After becoming smitten with pigs, Gutierrez began carrying out research into how commercially-raised pigs are treated. “It’s truly horrible. Pigs are the fifth smartest animal in the world—according to what I’ve read—and it’s sad to read about how poorly we humans treat them.

“So I decided I wanted to raise pigs as ethically as possible so they could have good lives and just ‘one bad moment.'”

Learning to Speak Pig

When it comes to pig behavior, Gutierrez says the way they communicate is fascinating.

“At first, all of their grunts and snorts kind of sound the same. But as you get to know them better you start to differentiate the noises they make,” explains Gutierrez.

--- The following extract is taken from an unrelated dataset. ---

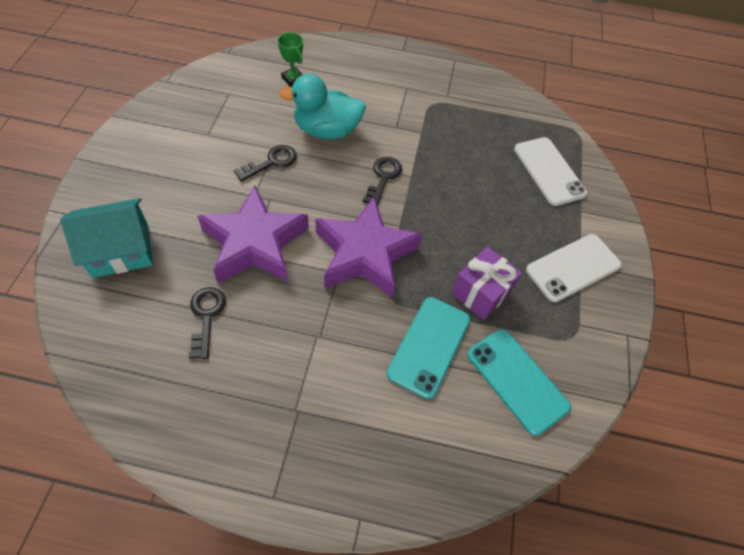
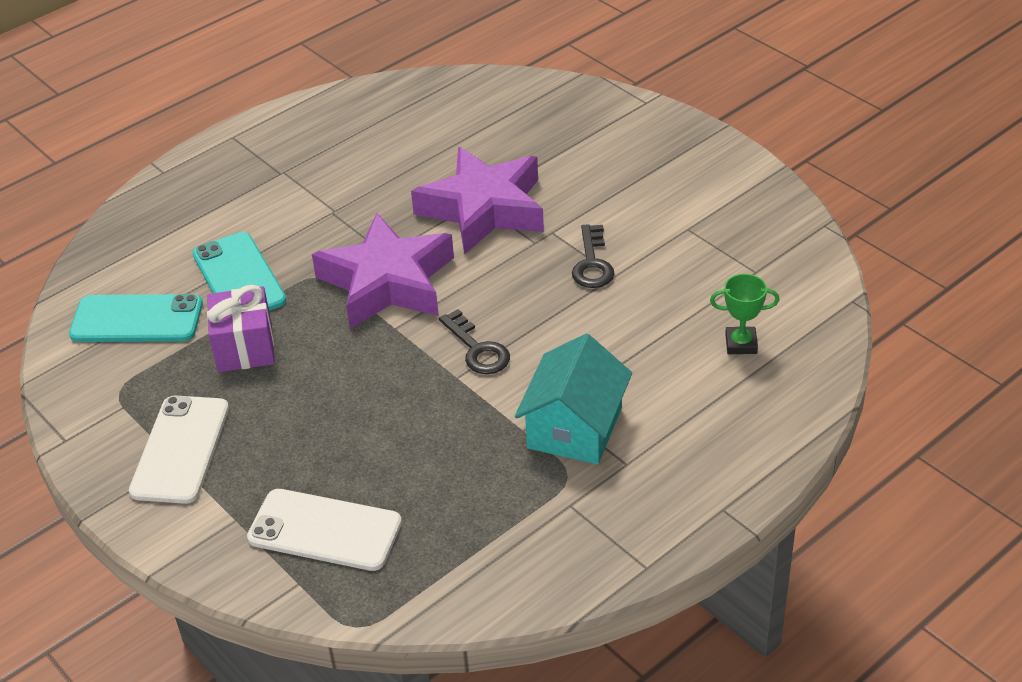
camera: 135 degrees right, 15 degrees down
turquoise house [60,198,153,278] -> turquoise house moved to [515,334,632,465]
black key [188,287,226,359] -> none
turquoise duck [279,74,366,139] -> none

“When I scratch them on their backs, they make this high squealing noise that indicates pleasure or intense satisfaction,” she says. “When the mommas are ready to feed their babies, they make these short low grunting sounds and the piglets know the milk bar is open. When they are hungry, they basically sound like the velociraptors in Jurassic Park. It’s just really cool to know I can speak pig!”

A Better Taste of Life

Reflecting on the High Desert Hogs journey to date, Gutierrez says that she feels a great connection to the pigs. Additionally, raising hogs in an ethical fashion brings about a rewarding feeling.

“Just the knowledge of where my food comes from and knowing that these pigs aren’t being fed crap and injected with hormones and unnecessary antibiotics,” says Gutierrez. “I know they’ve had a healthy and varied diet and have enjoyed their lives. And they really do taste so much better.”